In the International Competition, a five-member jury awards the Hamburg Short Film Award, endowed with 3,000 euros, and the Deframed Award, endowed with 2,000 euros, to a film that deals with reality in a poetic, formal, analytical and unconventional way, ignoring all rules in a forward-looking way. It also awards the Hamburg candidate for the "European Short Film" award category of the European Film Academy. The Jury 2024 is:
Manuel Abramovich is a filmmaker and artist born in Buenos Aires in 1987 and based in Berlin. His work explores different ways of staging intimacy. His films have been awarded worldwide, among them Blue Boy (Berlinale Silver Bear and Deutscher Kurzfilmpreis 2019), Soldier (Berlinale 2017), and Pornomelancolia (Best Cinematography at San Sebastian). He was a member of the Berlinale Talents Selection Committee in 2019 and 2020 and is a member of the Deutsche Filmakademie. Besides his work as a director, he is a film mentor and a teacher at several film schools and universities. Since 2021, he has been directing »DIP: Documentary, Intimacy, and Staging«, a one-year online program for international artists and filmmakers. He is currently finishing his fifth feature film Croma.
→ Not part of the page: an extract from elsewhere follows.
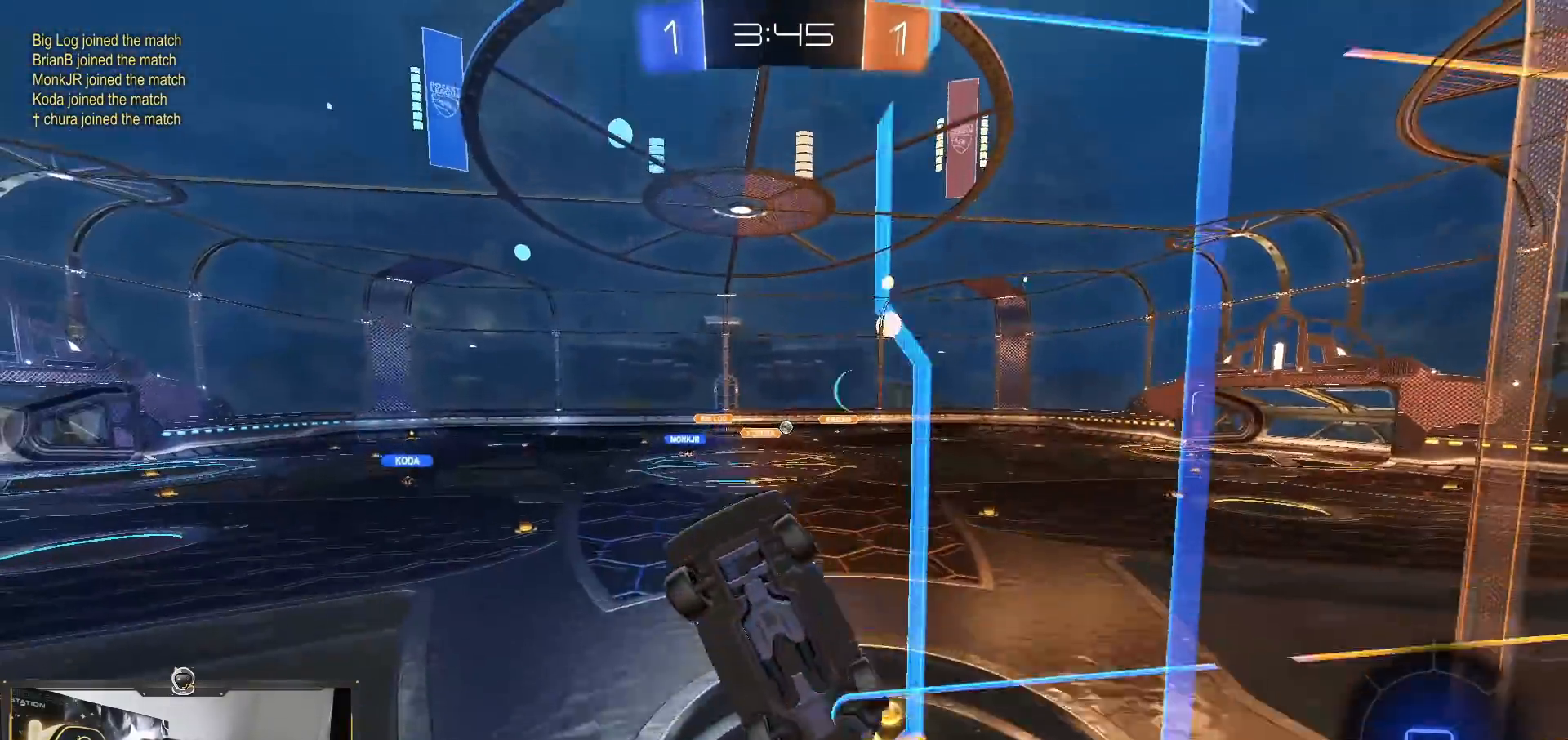
{"buttons": [], "left_stick": "right", "right_stick": "center", "events": []}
Aboozar Amini trained as a visual artist at the Gerrit Rietveld Academie in Amsterdam and received his Master of Fine Arts in filmmaking from London Film School. He is an alumnus of IDFA Academy, Berlinale Talent Campus, Cannes Cinéfondation La Résidence and a fellow at Akademie der Künste in Berlin. His works include video art, documentaries, and fiction aimed at orchestrating and transcending the facades of reality in order to creep under its lingering surface, inviting us to explore a heightened, nuanced perception of the world.
Flóra Anna Buda was born and raised in an artistic environment in the outskirts of Budapest. Her studies in fashion, her love for drawing and interest in storytelling led her to animation. Her MOME graduation film called Entropia premiered at the 69th Berlinale and won the 33th Teddy Award. She became an intern at Miyu Productions where later she made her first professional film 27. The film had its premiere at Festival de Cannes where it won the Palme d’Or for short films and went on to win the Crystal du Court Métrage at Annecy Festival. Currently, she is developing new projects. One of her main goals is to keep searching for new ways of creating diverse universes, telling honest stories and finding a way to create an artistic project out of her recent interest, with an open mind.
Lucía Salas is an Argentinian writer, programmer, and filmmaker based in Spain. She is a co-editor of the film magazine La vida útil, programmer at Punto de Vista and Woche der Kritik, teacher in the curatorial studies program at Elías Querejeta Zine Eskola. She collaborated with Con Los Ojos Abiertos, Jugend ohne Film, Viennale, IFFR’s Critic’s Choice, DocumentaMadrid, DocLisboa, Margenes, among others. She has co-directed the non-fiction feature Implantación (2016) and several short films together with LaSiberia Cine. She studied Image and Sound Design at the University of Buenos Aires, has an MA in Aesthetics and Politics from CalArts (thanks to a Fulbright scholarship) and is currently a Ph.D. candidate at the Communications program in the cinema department at Universitat Pompeu Fabra.
Greta Snider has made films since discovering the art form at Antioch College in Ohio, and promptly moved to San Francisco to join a thriving low-budget experimental film scene, where she continues to make, screen, and teach about cinema. In her work, Snider utilizes a combination of original and archival material to create nonfiction art cinema of a personal nature. Her single screen films on 16mm lean heavily on the creative use of montage, interweaving the personal and historical in a number of short essay films. Her stereoscopic performances and installations take the materiality of film and family photos, to reshape themes of memory, loss, and personal histories in a more intimate, affective experience. She has screened in museums throughout the world, and also in bars, alleyways, and once, at an all-night international rave party in a penthouse in Tokyo’s district Shibuya. Snider teaches experimental filmmaking at San Francisco State University, where she is faculty advisor to The Archive Project.